You don’t have to be politically conservative to be pro-life. Political lines have shifted in history. They could shift again. There’s a very strong feminist contingent among pro-lifers. In fact, a recent survey of pro-lifers discovered that a majority of women who are pro-life are decidedly egalitarian in their views of marriage and work.

9. If you are not convinced about when human life begins, you still should oppose abortion.

Virtually no professional bioethicist today denies that human life begins at conception. But if you were discussing with another person the issue of abortion and they said, “You know, no one knows when life begins.” You might ask in response, “Even if that were the case, upon whom should the burden of proof be concerning the presence of human life?”

Let me illustrate what I’m getting at. Let’s say you are a hunter and you are in the woods with a shotgun when you hear something rustling in the brush. You think that the rustling might indicate the presence of a deer, but you aren’t sure because the brush is so thick. You can’t see who or what was rustling in the brush. In fact, you suspect that there are other hunters in the area. What would a reasonable person do if they weren’t sure whether human life is present in the brush? Would they fire their gun because they say, “You know, I can’t be certain that what I’m killing is a person”? Or would they say, “The only moral thing to do would be to presume that whatever is rustling in the brush may be a person. I’m going to hold my fire. I’m going to withhold killing until I’m certain that it’s not a person.”

For those who argue that no one can be sure that a fetus in a womb is a person, I would say if there is any doubt at all, we ought to award the benefit of the doubt to the fetus and not kill what may, in fact, be a person entitled to the right to life.

10. Abortion support is often premised upon a non-Christian utilitarian philosophy rather than a Christian view of life.
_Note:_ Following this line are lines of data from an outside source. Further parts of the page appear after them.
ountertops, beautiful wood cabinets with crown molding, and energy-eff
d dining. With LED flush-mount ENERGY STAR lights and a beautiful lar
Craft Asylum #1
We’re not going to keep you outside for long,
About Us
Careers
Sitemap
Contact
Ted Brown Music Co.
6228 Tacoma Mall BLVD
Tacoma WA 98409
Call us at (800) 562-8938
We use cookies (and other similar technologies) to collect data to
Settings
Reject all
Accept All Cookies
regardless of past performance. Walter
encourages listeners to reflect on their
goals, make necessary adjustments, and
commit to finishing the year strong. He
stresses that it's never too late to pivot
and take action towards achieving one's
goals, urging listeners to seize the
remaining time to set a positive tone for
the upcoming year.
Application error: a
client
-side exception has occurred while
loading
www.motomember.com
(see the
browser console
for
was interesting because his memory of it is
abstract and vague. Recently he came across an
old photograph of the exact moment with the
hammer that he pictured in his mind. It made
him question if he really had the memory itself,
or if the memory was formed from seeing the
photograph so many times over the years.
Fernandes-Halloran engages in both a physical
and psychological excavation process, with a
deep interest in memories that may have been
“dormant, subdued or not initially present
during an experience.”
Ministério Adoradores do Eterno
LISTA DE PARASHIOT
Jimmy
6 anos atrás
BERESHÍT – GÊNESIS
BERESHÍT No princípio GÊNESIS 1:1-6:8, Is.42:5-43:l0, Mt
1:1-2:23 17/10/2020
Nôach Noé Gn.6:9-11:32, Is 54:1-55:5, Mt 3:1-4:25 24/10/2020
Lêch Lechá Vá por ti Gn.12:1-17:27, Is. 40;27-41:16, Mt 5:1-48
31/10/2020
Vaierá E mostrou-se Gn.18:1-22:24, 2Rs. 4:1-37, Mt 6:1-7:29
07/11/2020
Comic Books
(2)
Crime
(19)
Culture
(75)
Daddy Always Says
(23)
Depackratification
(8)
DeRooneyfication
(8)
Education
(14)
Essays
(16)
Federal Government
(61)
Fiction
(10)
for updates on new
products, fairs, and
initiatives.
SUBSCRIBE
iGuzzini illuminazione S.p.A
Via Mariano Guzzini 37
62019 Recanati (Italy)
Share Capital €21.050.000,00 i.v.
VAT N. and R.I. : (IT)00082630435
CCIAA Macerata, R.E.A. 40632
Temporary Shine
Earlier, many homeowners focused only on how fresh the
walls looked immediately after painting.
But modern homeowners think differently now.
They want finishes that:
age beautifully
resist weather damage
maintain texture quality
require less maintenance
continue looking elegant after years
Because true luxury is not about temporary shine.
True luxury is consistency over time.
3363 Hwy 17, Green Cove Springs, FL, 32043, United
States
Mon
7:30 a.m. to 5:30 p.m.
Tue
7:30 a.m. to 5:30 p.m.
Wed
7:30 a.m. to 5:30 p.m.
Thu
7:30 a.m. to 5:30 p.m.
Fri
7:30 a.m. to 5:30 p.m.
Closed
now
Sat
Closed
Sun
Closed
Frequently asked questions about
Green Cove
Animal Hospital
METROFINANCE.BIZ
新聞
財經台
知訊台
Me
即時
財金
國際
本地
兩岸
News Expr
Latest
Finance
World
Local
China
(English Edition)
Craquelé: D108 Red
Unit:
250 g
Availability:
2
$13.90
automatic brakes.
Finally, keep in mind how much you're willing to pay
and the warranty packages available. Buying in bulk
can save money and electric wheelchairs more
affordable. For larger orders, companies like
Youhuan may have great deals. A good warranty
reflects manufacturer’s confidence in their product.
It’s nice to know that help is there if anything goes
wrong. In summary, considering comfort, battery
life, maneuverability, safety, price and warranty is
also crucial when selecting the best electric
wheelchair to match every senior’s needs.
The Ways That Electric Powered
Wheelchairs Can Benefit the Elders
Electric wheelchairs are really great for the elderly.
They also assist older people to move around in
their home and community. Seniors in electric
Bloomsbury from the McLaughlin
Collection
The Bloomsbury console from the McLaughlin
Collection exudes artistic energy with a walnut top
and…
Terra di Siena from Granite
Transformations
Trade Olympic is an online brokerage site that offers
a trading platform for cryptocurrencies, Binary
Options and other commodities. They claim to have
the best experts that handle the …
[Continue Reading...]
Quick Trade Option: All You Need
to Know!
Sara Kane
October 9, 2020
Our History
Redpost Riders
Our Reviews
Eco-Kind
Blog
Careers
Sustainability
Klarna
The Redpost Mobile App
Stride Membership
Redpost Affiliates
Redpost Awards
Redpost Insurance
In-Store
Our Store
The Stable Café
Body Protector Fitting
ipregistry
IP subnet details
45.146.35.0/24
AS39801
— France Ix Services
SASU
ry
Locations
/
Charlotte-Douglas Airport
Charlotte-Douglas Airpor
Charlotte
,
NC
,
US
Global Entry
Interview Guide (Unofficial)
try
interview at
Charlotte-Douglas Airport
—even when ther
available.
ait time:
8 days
Daniel Williams, in his history of the 20th century pro-life movement, wrote that abortion proponents often argued that abortion was a way to reduce the number of people in poverty and, ultimately, save the government money that would otherwise have to be used in child support. As technology developed which made it easier to detect fetal abnormalities, abortion proponents commonly argued that women should have the option of terminating their pregnancies if doctors saw irregularities. Williams wrote,

“It was a wide spread belief among abortion-liberalization advocates… that society would be better off if fewer severely deformed babies were born. On the other hand, those who opposed abortion saw the destruction of “abnormal fetuses” to be a very utilitarian perspective. If you believe that the fetus was a human being, the life would be destroyed for someone else’s quality of life, and they saw this as a very dangerous way of thinking.”

For much of the 20th century there was also a tragic racial component to pro-abortion rhetoric. Williams wrote, “In the early 20th century there was substantial support in some areas of the country for the eugenic use of birth control to limit the reproductive capabilities of poor, sexually promiscuous, or mentally disabled women – especially those who were African American.”

Decades later, this same kind of racism entered the abortion debate. Alabama Governor and noted racist George Wallace was an early supporter of abortion because he said, “African American women were breeding children as a cash crop.”

Human beings – ALL human beings – able-bodied or born with disabilities, wealthy or poor, wanted or unwanted, dark-skinned or light-skinned – all human beings deserve the right to life. Which is why today I continue to be morally opposed to abortion, like I have been for almost forty-five years.